#### Trecho do texto ####

Meryl Streep é sempre consagrada como a melhor atriz da geração, mas Frances McDormand está nada atrás. Ambas, inclusive, venceram a mesma quantidade de Oscars nas categorias de atuação, com McDormand dominando o coração da Academia nos últimos anos. Apesar de não ter sido minha favorita na categoria de "Melhor Atriz" em 2021 (ela aparecerá mais à frente), McDormand continua impecável como Fern, uma nômade que vive em uma van e tenta sobreviver aos EUA em época de recessão. Servindo, também, como produtora do longa (que lhe deu um quarto Oscar), Frances demonstra sua versatilidade e esperteza em escolher mulheres complexas para representar na tela.

#6 Benedict Cumberbatch em "Ataque dos Cães"

Um ator que sempre figura nas listas de queridinhos do público é Benedict Cumberbatch. Alguns, inclusive, acham que ele deveria ter vencido o Oscar em 2014 por "O Jogo da Imitação" (coragem). Ao contrário da maioria, Cumberbatch nunca foi um ato do meu agrado, mas "Ataque dos Cães" me fez entrar no hype. O melhor elemento de todo o filme, Cumberbatch (que é inglês) mastiga um sotaque perfeito norte-americano caipira como um macho-alfa desprezível que esconde segredos para a fachada que emprega.

#5 Lady Gaga & Jared Leto em "Casa Gucci"

Dois Oscars winners juntos fazem magia. Aliás, quase todo o cast principal de "Casa Gucci" é vencedor do careca dourado e não decepciona, porém, Lady Gaga e Jared Leto roubam a cena. "Casa Gucci" é como aqueles filmes hollywoodianos na Era de Ouro que se passam em "terras estrangeiras": caricato e melodramático da melhor forma, com Gaga e Leto encabeçando o exagero. Podem, para alguns, ultrapassar o limite, mas os dois estão imperdíveis nesse universo camp que reúne remixes de clássicos e roupas de luxo, tornando-se um "O Poderoso Chefão" gay.

#4 Olivia Colman em "A Filha Perdida"

####

A fazer :: Cite o trecho de "Um ator que" até "fachada que emprega.". Use somente o trecho como fonte.

#### Dados de entrada ####

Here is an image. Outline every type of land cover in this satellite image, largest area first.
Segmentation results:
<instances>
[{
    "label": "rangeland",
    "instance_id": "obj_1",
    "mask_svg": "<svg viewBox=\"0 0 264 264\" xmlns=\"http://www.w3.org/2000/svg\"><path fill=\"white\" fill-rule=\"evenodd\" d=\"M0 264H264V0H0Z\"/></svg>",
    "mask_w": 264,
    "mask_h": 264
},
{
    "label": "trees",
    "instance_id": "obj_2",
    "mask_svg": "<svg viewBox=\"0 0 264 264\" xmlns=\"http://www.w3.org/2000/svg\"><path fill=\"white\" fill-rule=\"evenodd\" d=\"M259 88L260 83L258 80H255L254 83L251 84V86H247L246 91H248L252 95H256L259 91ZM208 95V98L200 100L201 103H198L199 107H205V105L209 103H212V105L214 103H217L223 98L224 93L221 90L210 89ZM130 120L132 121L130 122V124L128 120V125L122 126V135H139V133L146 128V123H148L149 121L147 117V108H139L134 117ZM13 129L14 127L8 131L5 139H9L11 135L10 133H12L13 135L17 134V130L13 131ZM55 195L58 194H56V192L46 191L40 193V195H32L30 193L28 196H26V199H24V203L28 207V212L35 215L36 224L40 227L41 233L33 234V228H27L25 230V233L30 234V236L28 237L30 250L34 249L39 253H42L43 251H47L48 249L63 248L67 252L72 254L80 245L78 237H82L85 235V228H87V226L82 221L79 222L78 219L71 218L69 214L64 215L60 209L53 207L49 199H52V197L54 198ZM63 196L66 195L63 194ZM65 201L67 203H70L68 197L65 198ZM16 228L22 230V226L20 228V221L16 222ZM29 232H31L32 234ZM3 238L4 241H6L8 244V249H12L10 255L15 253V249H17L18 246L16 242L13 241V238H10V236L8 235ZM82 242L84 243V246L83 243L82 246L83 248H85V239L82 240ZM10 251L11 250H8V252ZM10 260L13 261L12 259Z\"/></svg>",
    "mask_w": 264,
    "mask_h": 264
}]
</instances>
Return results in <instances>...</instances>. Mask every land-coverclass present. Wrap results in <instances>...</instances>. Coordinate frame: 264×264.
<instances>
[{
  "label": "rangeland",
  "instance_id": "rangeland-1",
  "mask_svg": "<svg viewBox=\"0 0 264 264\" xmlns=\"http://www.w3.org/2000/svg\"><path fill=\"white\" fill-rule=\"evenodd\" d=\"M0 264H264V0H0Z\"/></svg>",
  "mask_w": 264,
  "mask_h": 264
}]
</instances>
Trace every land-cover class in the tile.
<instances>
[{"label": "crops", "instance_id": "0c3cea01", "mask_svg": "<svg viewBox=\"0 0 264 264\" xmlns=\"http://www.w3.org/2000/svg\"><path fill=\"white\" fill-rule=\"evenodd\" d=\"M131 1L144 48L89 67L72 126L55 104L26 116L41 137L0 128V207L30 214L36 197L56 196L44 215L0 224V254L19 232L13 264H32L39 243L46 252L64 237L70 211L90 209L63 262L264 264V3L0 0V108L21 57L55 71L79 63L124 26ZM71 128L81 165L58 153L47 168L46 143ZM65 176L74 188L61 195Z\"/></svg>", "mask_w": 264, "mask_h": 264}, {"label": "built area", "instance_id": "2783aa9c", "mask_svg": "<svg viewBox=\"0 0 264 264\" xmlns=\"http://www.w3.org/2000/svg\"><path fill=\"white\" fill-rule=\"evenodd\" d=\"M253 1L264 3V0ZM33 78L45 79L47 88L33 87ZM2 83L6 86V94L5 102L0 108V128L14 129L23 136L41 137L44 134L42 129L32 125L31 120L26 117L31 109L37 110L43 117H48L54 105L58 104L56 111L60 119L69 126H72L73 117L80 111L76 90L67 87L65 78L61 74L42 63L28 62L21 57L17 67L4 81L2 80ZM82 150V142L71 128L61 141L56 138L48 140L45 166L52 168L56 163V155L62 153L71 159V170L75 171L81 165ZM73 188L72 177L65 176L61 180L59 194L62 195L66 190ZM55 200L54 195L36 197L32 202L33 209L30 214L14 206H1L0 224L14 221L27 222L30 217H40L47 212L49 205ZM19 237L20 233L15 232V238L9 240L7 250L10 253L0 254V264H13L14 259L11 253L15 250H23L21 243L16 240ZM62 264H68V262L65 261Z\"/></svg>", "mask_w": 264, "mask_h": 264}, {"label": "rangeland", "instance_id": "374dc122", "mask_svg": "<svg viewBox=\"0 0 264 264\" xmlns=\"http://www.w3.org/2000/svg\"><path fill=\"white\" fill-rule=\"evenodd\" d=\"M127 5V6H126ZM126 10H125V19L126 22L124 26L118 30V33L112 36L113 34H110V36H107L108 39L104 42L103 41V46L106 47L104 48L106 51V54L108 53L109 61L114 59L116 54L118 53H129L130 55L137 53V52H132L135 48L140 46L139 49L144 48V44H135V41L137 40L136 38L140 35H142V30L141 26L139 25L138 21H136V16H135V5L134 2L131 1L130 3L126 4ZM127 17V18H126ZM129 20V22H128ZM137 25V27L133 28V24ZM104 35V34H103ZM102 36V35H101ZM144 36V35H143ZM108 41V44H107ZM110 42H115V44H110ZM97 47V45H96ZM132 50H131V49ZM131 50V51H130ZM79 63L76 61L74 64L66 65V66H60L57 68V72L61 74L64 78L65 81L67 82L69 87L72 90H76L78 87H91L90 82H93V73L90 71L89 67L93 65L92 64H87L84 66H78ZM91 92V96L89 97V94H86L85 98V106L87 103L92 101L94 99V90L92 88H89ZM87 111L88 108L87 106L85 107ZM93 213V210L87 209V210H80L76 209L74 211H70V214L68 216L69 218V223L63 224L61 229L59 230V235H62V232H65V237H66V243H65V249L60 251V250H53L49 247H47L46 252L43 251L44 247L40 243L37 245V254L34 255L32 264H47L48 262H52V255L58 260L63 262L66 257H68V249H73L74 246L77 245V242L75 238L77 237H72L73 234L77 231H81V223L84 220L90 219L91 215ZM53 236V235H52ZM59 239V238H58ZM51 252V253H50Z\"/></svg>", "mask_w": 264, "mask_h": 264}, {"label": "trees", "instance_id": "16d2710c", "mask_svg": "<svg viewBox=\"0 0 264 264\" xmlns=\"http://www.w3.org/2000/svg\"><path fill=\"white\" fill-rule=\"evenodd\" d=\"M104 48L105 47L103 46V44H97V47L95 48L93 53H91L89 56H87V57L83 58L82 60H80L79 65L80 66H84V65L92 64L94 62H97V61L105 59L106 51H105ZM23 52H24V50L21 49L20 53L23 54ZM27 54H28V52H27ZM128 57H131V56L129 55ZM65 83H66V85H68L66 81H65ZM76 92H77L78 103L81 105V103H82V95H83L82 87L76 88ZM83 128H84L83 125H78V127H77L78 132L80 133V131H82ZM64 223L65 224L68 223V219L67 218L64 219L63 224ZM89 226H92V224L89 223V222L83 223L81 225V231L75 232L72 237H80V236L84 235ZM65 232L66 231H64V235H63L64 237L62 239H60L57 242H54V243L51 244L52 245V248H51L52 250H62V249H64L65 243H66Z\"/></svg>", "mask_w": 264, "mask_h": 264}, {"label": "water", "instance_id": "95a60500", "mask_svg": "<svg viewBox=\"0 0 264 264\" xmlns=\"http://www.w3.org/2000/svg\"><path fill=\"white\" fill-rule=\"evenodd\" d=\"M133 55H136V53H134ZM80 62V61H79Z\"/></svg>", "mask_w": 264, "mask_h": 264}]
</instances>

####

Resultado da tarefa ::
Um ator que sempre figura nas listas de queridinhos do público é Benedict Cumberbatch. Alguns, inclusive, acham que ele deveria ter vencido o Oscar em 2014 por "O Jogo da Imitação" (coragem). Ao contrário da maioria, Cumberbatch nunca foi um ato do meu agrado, mas "Ataque dos Cães" me fez entrar no hype. O melhor elemento de todo o filme, Cumberbatch (que é inglês) mastiga um sotaque perfeito norte-americano caipira como um macho-alfa desprezível que esconde segredos para a fachada que emprega.